Citigroup has admitted that several thousand customers lost more than $2 million not by misplacing their credit cards, falling victim to scammers or making risky gambles. Their only mistake: trusting the bank with their data.
By no fault of their own, consumers that entrust companies with their personal information -- something that has essentially become mandatory in a day and age where every click, swipe, note and check can be immediately and cheaply stored on servers -- are being put at risk for theft and fraud because corporations can't defend themselves against hackers aiming to pilfer vast troves of data consisting of names, email addresses, credit card numbers and more.
Citigroup told government officials that $2.7 million had been stolen from 3,400 consumers after hackers compromised credit card information belonging to over 360,000 accounts, according to Businessweek. While the account holders will be reimbursed by the company, Citigroup cannot retrieve their data, which included names and contact information.
The bank is one of several corporations that have suffered major online security breaches. Earlier this year, over 100 million users had their names, passwords, addresses and email addresses stolen by hackers that broke in to Sony’s servers, while Epsilon, an email marketing provider that sends 40 billion emails a year for over 2,500 clients, acknowledged hackers had accessed its list of names and email addresses.
This rash of cyberattacks highlights the new risks consumers face as more and more information about their bank balances, shopping habits, friends and hobbies is being stored on remote servers that are vulnerable to break-ins by hackers around the world. These breaches also underscore how powerless customers are: Once they have handed over their data, there’s little they can do to safeguard it. Though users can take precautions, such as steering clear of malicious software and being wary of fake phishing sites, to ensure they are not personally attacked, experts say there’s really only one thing that individuals can do to prevent hackers from breaking into companies’ databases: cross their fingers.
“There’s not much that consumers can do when Citibank gets hacked,” said Jeremiah Grossman, the chief technology officer of WhiteHat security, a web security company. “They can protect themselves from getting hacked, but not Citibank. That’s outside their control.”
Analysts predict that the number, scale and sophistication of cyberattacks targeted at corporations -- and the data they hold -- will continue to grow. And though companies may fortify their defenses after each successful breach, hackers are likely to stay at least one step ahead, they warn.
“Everyone’s data is out there and everyone uses online systems, so breaches have been the natural course of events and they will continue to be,” said Grossman. “No one would say the breaches will stop or even slow down at this point. Companies will become more secure, then the bad guys will shift tactics.”
Consumers cannot verify that a company is doing everything in its power to protect their information, such as encrypting the data, using updated software and maintaining logs of everything going into and out of its servers. But individuals can mitigate the damage they would suffer from a data breach by being choosy about what information they share with services and in some cases, lying about the personal details they pass along.
Of course, some sites need honest answers -- giving Amazon.com a fake address would make it all but impossible to effectively order books -- but other websites need not necessarily know when you were born or where.
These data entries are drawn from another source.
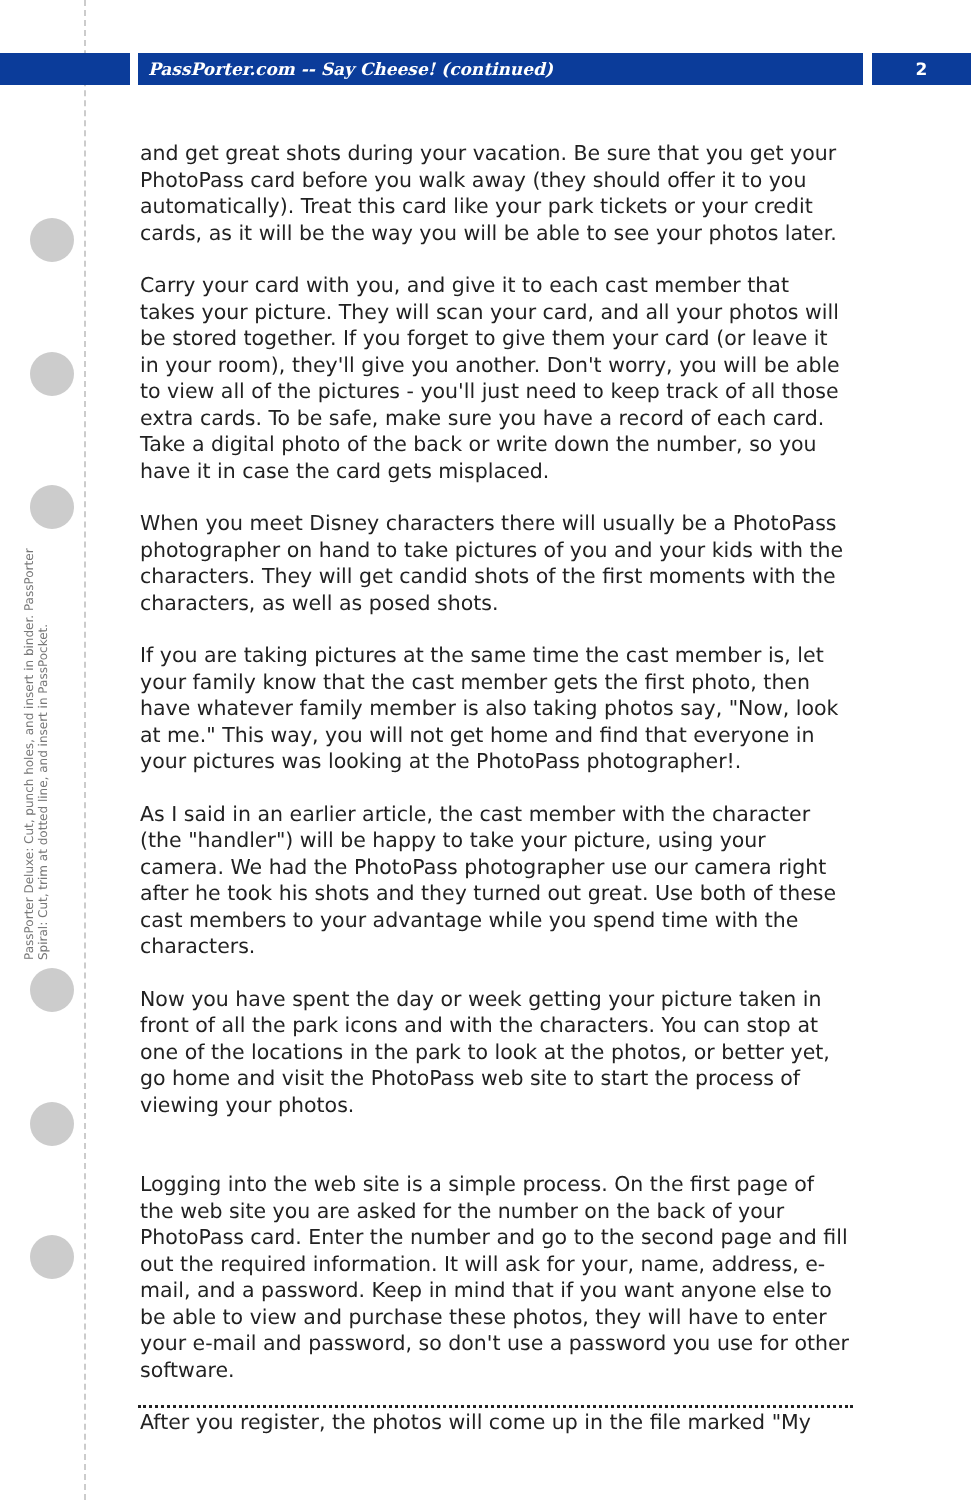PassPorter.com -- Say Cheese! (continued) 2
PassPorter Deluxe: Cut, punch holes, and insert in binder. PassPorter Spiral: Cut, trim at dotted line, and insert in PassPocket.
and get great shots during your vacation. Be sure that you get your PhotoPass card before you walk away (they should offer it to you automatically). Treat this card like your park tickets or your credit cards, as it will be the way you will be able to see your photos later.
Carry your card with you, and give it to each cast member that takes your picture. They will scan your card, and all your photos will be stored together. If you forget to give them your card (or leave it in your room), they'll give you another. Don't worry, you will be able to view all of the pictures - you'll just need to keep track of all those extra cards. To be safe, make sure you have a record of each card. Take a digital photo of the back or write down the number, so you have it in case the card gets misplaced.
When you meet Disney characters there will usually be a PhotoPass photographer on hand to take pictures of you and your kids with the characters. They will get candid shots of the first moments with the characters, as well as posed shots.
If you are taking pictures at the same time the cast member is, let your family know that the cast member gets the first photo, then have whatever family member is also taking photos say, "Now, look at me." This way, you will not get home and find that everyone in your pictures was looking at the PhotoPass photographer!.
As I said in an earlier article, the cast member with the character (the "handler") will be happy to take your picture, using your camera. We had the PhotoPass photographer use our camera right after he took his shots and they turned out great. Use both of these cast members to your advantage while you spend time with the characters.
Now you have spent the day or week getting your picture taken in front of all the park icons and with the characters. You can stop at one of the locations in the park to look at the photos, or better yet, go home and visit the PhotoPass web site to start the process of viewing your photos.
Logging into the web site is a simple process. On the first page of the web site you are asked for the number on the back of your PhotoPass card. Enter the number and go to the second page and fill out the required information. It will ask for your, name, address, e-mail, and a password. Keep in mind that if you want anyone else to be able to view and purchase these photos, they will have to enter your e-mail and password, so don't use a password you use for other software.
After you register, the photos will come up in the file marked "My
Experts recommend that users invent the answers to security questions that are used to recover lost or forgotten password to ensure that if the "secret answer" to one account is compromised, others will not be vulnerable. Gmail will not know that "Batgirl" was not your mother’s maiden name.
“You need to think about whether you need to tell the truth to certain organizations,” said Graham Cluley, a senior technology consultant at Sophos, a security provider . “Sony has no way of verifying my date of birth. If you haven’t told the truth then you doesn’t matter if you lose that data, you haven’t lost anything that matters.”
Users can also mitigate the effect of a hack by ensuring that they use a different password for every account they have on the web. If hackers gain access to a trove of usernames and passwords, they may attempt to use that information log into other accounts, and one compromised account could quickly put every other at risk.
"Even if your password at Sony is compromised, let’s make sure that that doesn’t unlock any other doors for hackers," said Cluley. "You should use a different password for each site, it limits how far hackers can spread the harm."
Though no company is invulnerable to cyberattacks, consumers concerned about the safekeeping of their personal information ultimately have the option to turn their backs on firms that don’t demonstrate a commitment to safeguarding their data. Corporations that lose users' trust also lose their dollars and their data, and web giants like Facebook and Google have repeatedly said that their success is tied directly to how users perceive the safety of their information.
“More fool you if you keep on working with a company which has a poor track record of looking after these things,” Cluley said. “My hope is that individuals will begin to put more emphasis on security and the track record of how well these companies keep track of our data than on some of the bells and whistles they might offer.”